> _Work required_: Your copy should match the entries exactly, with no images carried over.

> _Record excerpts_:
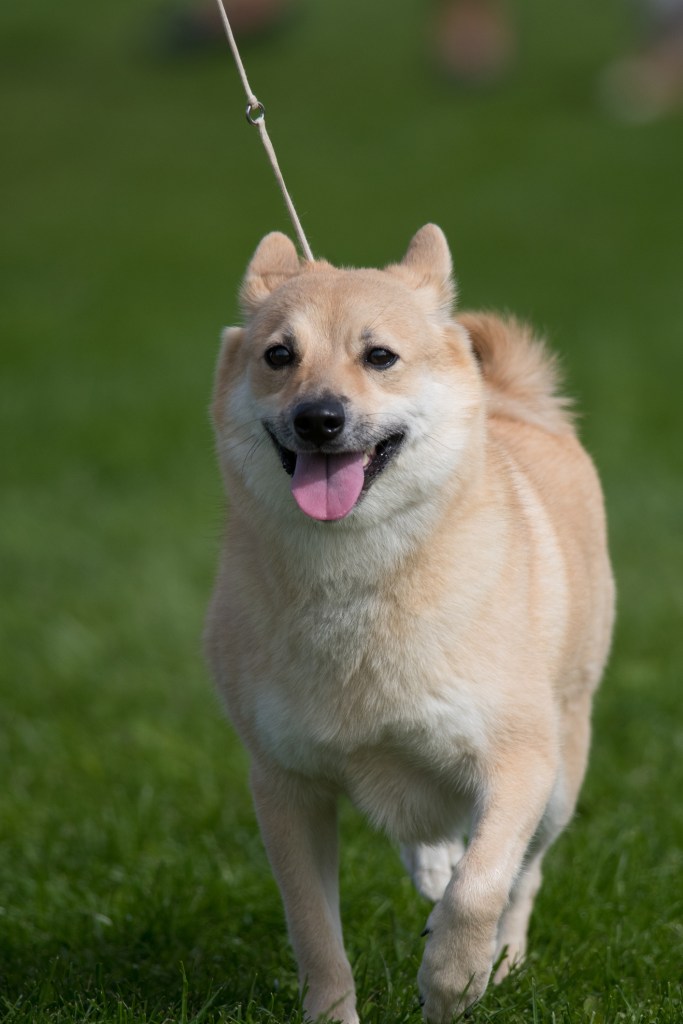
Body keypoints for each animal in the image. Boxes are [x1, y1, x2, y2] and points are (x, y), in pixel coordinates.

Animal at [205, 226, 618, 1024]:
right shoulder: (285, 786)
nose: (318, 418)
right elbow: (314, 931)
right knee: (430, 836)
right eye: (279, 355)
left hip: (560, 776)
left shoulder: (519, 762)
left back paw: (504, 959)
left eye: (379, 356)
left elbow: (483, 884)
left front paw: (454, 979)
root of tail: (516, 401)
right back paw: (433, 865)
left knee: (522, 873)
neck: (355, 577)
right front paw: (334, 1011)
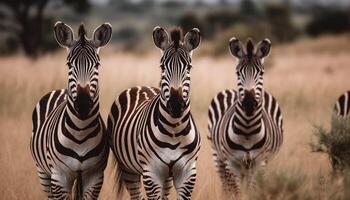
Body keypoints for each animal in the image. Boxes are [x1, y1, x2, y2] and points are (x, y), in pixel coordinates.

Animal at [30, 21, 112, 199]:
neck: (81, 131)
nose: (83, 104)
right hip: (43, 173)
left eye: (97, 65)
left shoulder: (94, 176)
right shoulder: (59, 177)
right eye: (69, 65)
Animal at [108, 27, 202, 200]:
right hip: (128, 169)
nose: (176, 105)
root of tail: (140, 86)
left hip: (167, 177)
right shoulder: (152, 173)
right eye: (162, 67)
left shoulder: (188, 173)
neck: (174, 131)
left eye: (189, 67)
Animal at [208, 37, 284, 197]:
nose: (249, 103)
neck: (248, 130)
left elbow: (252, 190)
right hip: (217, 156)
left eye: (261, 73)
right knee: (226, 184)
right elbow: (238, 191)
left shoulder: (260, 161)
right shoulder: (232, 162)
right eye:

> _Written reply_:
Body keypoints for each animal in the image. Boxes are [x1, y1, x2, y2] and points are (x, y), in pixel coordinates.

Animal at [205, 226, 618, 1024]:
right shoulder: (285, 786)
nose: (318, 418)
right elbow: (314, 931)
right knee: (430, 836)
right eye: (279, 355)
left hip: (560, 776)
left shoulder: (519, 762)
left back paw: (504, 959)
left eye: (379, 356)
left elbow: (483, 884)
left front paw: (454, 979)
root of tail: (516, 401)
right back paw: (433, 865)
left knee: (522, 873)
neck: (355, 577)
right front paw: (334, 1011)
Body keypoints for each animal in the image. Boxes are [x1, y1, x2, y2] and points are (x, y), in pixel coordinates.

Animal at [30, 21, 112, 199]:
neck: (81, 131)
nose: (83, 104)
right hip: (43, 173)
left eye: (97, 65)
left shoulder: (94, 176)
right shoulder: (59, 177)
right eye: (69, 65)
Animal at [108, 27, 202, 200]:
right hip: (128, 169)
nose: (176, 105)
root of tail: (140, 86)
left hip: (167, 177)
right shoulder: (152, 173)
right eye: (162, 67)
left shoulder: (188, 173)
neck: (174, 131)
left eye: (189, 67)
Animal at [208, 37, 284, 197]:
nose: (249, 103)
neck: (248, 130)
left elbow: (252, 190)
right hip: (217, 156)
left eye: (261, 73)
right knee: (226, 184)
right elbow: (238, 191)
left shoulder: (260, 161)
right shoulder: (232, 162)
right eye:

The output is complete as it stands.